TRY IT>
The answer must be the data, repeated exactly.

SUPPLIED DATA>
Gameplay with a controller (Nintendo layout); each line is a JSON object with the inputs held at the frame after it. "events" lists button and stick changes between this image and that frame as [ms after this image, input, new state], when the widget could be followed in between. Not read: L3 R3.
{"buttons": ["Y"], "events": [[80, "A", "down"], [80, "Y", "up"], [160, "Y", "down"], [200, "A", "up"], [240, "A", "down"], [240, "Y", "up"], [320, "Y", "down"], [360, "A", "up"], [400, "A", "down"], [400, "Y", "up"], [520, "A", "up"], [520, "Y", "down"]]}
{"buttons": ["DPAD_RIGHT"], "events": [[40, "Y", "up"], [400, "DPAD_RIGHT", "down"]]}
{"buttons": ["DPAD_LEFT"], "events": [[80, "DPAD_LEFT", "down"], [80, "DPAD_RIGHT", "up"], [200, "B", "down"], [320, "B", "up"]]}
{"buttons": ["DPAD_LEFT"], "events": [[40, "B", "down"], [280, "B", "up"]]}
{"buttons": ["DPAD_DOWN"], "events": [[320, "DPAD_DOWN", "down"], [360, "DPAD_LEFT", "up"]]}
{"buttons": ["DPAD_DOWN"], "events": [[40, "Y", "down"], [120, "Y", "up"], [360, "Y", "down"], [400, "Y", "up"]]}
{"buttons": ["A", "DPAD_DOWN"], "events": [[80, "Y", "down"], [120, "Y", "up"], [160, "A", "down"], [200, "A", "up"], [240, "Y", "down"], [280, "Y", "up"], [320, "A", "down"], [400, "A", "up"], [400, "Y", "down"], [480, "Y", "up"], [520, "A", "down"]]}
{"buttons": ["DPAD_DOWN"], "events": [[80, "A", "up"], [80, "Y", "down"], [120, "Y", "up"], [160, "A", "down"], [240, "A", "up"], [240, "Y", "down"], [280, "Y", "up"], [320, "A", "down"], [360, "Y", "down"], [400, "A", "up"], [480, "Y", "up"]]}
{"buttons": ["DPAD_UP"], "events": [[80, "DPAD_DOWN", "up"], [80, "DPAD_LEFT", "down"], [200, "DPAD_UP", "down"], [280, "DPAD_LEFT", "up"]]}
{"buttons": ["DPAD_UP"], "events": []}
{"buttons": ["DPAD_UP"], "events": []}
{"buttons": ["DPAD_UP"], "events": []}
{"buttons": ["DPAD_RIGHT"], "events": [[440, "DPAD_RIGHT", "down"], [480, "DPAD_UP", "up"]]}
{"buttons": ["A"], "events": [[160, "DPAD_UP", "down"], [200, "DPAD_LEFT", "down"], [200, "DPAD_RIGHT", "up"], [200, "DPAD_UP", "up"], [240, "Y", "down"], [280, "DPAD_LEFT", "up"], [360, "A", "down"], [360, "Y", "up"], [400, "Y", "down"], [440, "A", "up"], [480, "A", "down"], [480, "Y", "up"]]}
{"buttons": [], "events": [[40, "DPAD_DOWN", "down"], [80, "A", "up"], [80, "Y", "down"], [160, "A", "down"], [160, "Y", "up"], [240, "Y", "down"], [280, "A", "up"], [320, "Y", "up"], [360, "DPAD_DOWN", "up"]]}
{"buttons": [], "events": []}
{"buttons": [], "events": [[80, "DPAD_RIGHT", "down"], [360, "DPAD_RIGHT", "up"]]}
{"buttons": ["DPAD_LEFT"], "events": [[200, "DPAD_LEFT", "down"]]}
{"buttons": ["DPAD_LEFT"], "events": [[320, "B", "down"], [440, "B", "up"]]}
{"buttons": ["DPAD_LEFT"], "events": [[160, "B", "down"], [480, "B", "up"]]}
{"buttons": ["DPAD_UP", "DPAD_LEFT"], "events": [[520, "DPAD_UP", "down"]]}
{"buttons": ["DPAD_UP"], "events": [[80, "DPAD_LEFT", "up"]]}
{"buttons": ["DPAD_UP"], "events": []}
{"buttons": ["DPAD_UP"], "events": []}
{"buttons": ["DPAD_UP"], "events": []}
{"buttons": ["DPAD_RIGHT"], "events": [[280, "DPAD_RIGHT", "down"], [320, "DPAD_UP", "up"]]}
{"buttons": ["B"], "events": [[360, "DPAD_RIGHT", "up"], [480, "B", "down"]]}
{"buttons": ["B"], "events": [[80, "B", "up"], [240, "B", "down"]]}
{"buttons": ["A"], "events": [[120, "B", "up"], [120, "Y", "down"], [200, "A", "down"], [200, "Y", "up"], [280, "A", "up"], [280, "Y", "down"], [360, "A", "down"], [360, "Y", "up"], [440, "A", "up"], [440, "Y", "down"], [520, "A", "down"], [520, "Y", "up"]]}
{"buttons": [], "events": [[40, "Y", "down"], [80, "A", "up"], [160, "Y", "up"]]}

RESULT BELOW>
Gameplay with a controller (Nintendo layout); each line is a JSON object with the inputs held at the frame after it. "events" lists button and stick changes between this image and that frame as [ms after this image, input, new state], when the widget could be followed in between. Not read: L3 R3.
{"buttons": ["Y"], "events": [[80, "A", "down"], [80, "Y", "up"], [160, "Y", "down"], [200, "A", "up"], [240, "A", "down"], [240, "Y", "up"], [320, "Y", "down"], [360, "A", "up"], [400, "A", "down"], [400, "Y", "up"], [520, "A", "up"], [520, "Y", "down"]]}
{"buttons": ["DPAD_RIGHT"], "events": [[40, "Y", "up"], [400, "DPAD_RIGHT", "down"]]}
{"buttons": ["DPAD_LEFT"], "events": [[80, "DPAD_LEFT", "down"], [80, "DPAD_RIGHT", "up"], [200, "B", "down"], [320, "B", "up"]]}
{"buttons": ["DPAD_LEFT"], "events": [[40, "B", "down"], [280, "B", "up"]]}
{"buttons": ["DPAD_DOWN"], "events": [[320, "DPAD_DOWN", "down"], [360, "DPAD_LEFT", "up"]]}
{"buttons": ["DPAD_DOWN"], "events": [[40, "Y", "down"], [120, "Y", "up"], [360, "Y", "down"], [400, "Y", "up"]]}
{"buttons": ["A", "DPAD_DOWN"], "events": [[80, "Y", "down"], [120, "Y", "up"], [160, "A", "down"], [200, "A", "up"], [240, "Y", "down"], [280, "Y", "up"], [320, "A", "down"], [400, "A", "up"], [400, "Y", "down"], [480, "Y", "up"], [520, "A", "down"]]}
{"buttons": ["DPAD_DOWN"], "events": [[80, "A", "up"], [80, "Y", "down"], [120, "Y", "up"], [160, "A", "down"], [240, "A", "up"], [240, "Y", "down"], [280, "Y", "up"], [320, "A", "down"], [360, "Y", "down"], [400, "A", "up"], [480, "Y", "up"]]}
{"buttons": ["DPAD_UP"], "events": [[80, "DPAD_DOWN", "up"], [80, "DPAD_LEFT", "down"], [200, "DPAD_UP", "down"], [280, "DPAD_LEFT", "up"]]}
{"buttons": ["DPAD_UP"], "events": []}
{"buttons": ["DPAD_UP"], "events": []}
{"buttons": ["DPAD_UP"], "events": []}
{"buttons": ["DPAD_RIGHT"], "events": [[440, "DPAD_RIGHT", "down"], [480, "DPAD_UP", "up"]]}
{"buttons": ["A"], "events": [[160, "DPAD_UP", "down"], [200, "DPAD_LEFT", "down"], [200, "DPAD_RIGHT", "up"], [200, "DPAD_UP", "up"], [240, "Y", "down"], [280, "DPAD_LEFT", "up"], [360, "A", "down"], [360, "Y", "up"], [400, "Y", "down"], [440, "A", "up"], [480, "A", "down"], [480, "Y", "up"]]}
{"buttons": [], "events": [[40, "DPAD_DOWN", "down"], [80, "A", "up"], [80, "Y", "down"], [160, "A", "down"], [160, "Y", "up"], [240, "Y", "down"], [280, "A", "up"], [320, "Y", "up"], [360, "DPAD_DOWN", "up"]]}
{"buttons": [], "events": []}
{"buttons": [], "events": [[80, "DPAD_RIGHT", "down"], [360, "DPAD_RIGHT", "up"]]}
{"buttons": ["DPAD_LEFT"], "events": [[200, "DPAD_LEFT", "down"]]}
{"buttons": ["DPAD_LEFT"], "events": [[320, "B", "down"], [440, "B", "up"]]}
{"buttons": ["DPAD_LEFT"], "events": [[160, "B", "down"], [480, "B", "up"]]}
{"buttons": ["DPAD_UP", "DPAD_LEFT"], "events": [[520, "DPAD_UP", "down"]]}
{"buttons": ["DPAD_UP"], "events": [[80, "DPAD_LEFT", "up"]]}
{"buttons": ["DPAD_UP"], "events": []}
{"buttons": ["DPAD_UP"], "events": []}
{"buttons": ["DPAD_UP"], "events": []}
{"buttons": ["DPAD_RIGHT"], "events": [[280, "DPAD_RIGHT", "down"], [320, "DPAD_UP", "up"]]}
{"buttons": ["B"], "events": [[360, "DPAD_RIGHT", "up"], [480, "B", "down"]]}
{"buttons": ["B"], "events": [[80, "B", "up"], [240, "B", "down"]]}
{"buttons": ["A"], "events": [[120, "B", "up"], [120, "Y", "down"], [200, "A", "down"], [200, "Y", "up"], [280, "A", "up"], [280, "Y", "down"], [360, "A", "down"], [360, "Y", "up"], [440, "A", "up"], [440, "Y", "down"], [520, "A", "down"], [520, "Y", "up"]]}
{"buttons": [], "events": [[40, "Y", "down"], [80, "A", "up"], [160, "Y", "up"]]}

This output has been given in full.